● Your task: Scan the entries for the word "Ariki", and copy every line where it appears.

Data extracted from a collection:

+--

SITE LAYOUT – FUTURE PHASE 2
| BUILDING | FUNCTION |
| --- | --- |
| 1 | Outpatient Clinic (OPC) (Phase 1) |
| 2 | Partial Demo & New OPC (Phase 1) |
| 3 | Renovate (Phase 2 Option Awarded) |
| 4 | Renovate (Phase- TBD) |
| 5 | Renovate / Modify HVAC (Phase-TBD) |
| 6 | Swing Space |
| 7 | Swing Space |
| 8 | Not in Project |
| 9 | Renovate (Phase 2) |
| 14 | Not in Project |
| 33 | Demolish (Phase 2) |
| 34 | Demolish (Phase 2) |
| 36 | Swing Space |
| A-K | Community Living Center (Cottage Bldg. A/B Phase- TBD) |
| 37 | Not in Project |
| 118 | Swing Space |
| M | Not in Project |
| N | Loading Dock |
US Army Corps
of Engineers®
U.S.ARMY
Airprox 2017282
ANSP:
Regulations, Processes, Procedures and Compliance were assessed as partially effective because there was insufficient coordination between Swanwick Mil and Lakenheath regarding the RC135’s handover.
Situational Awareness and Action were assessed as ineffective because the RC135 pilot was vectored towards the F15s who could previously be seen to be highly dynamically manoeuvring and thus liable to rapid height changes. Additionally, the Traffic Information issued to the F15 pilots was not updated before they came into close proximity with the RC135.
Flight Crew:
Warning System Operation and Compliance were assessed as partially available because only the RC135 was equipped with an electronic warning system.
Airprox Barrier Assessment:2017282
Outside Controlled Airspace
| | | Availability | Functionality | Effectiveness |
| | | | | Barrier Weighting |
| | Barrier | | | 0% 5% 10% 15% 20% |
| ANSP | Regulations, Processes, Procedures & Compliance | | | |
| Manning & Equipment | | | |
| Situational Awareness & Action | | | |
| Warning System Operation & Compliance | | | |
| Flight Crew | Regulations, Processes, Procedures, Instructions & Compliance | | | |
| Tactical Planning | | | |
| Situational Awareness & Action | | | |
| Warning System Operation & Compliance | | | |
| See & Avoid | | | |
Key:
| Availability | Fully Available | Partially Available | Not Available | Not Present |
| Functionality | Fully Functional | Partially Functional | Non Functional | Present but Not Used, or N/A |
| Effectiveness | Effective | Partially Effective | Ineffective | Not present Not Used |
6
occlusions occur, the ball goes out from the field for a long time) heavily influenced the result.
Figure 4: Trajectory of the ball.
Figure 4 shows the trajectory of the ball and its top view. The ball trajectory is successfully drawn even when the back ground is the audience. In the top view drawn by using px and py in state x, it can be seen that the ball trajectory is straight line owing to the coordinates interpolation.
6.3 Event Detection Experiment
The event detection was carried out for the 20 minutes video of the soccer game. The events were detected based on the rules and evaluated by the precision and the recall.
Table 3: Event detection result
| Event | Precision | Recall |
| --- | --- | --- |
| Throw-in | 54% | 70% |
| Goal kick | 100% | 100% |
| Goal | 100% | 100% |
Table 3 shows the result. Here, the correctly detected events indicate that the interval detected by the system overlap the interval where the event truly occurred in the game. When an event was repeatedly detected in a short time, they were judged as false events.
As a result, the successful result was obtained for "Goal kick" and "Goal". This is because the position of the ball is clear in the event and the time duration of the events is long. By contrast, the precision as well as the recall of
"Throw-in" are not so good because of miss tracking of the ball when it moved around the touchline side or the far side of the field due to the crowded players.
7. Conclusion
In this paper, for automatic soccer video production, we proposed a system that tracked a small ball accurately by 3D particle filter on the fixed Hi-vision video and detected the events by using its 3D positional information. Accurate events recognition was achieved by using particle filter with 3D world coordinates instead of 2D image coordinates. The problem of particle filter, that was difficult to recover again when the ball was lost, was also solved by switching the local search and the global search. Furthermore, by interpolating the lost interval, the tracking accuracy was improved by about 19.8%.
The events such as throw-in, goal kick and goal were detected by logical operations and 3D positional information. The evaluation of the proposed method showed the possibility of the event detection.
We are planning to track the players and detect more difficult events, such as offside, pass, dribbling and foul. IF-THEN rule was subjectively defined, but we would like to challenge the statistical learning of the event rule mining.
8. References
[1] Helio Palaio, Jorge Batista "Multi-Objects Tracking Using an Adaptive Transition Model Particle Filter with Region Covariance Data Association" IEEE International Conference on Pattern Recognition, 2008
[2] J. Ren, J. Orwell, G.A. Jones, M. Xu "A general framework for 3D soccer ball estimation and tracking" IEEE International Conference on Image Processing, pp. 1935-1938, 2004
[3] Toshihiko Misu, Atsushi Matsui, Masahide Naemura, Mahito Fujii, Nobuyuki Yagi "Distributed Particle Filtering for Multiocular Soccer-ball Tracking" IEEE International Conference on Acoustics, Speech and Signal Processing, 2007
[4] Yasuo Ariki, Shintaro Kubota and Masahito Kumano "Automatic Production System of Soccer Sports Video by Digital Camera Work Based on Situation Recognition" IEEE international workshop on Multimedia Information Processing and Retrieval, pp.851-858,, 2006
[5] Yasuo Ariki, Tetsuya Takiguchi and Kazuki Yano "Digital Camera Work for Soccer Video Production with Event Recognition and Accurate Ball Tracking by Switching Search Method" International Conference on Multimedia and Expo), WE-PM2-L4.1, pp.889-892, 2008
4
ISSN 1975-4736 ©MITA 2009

+--

● Answer section:
[4] Yasuo Ariki, Shintaro Kubota and Masahito Kumano "Automatic Production System of Soccer Sports Video by Digital Camera Work Based on Situation Recognition" IEEE international workshop on Multimedia Information Processing and Retrieval, pp.851-858,, 2006
[5] Yasuo Ariki, Tetsuya Takiguchi and Kazuki Yano "Digital Camera Work for Soccer Video Production with Event Recognition and Accurate Ball Tracking by Switching Search Method" International Conference on Multimedia and Expo), WE-PM2-L4.1, pp.889-892, 2008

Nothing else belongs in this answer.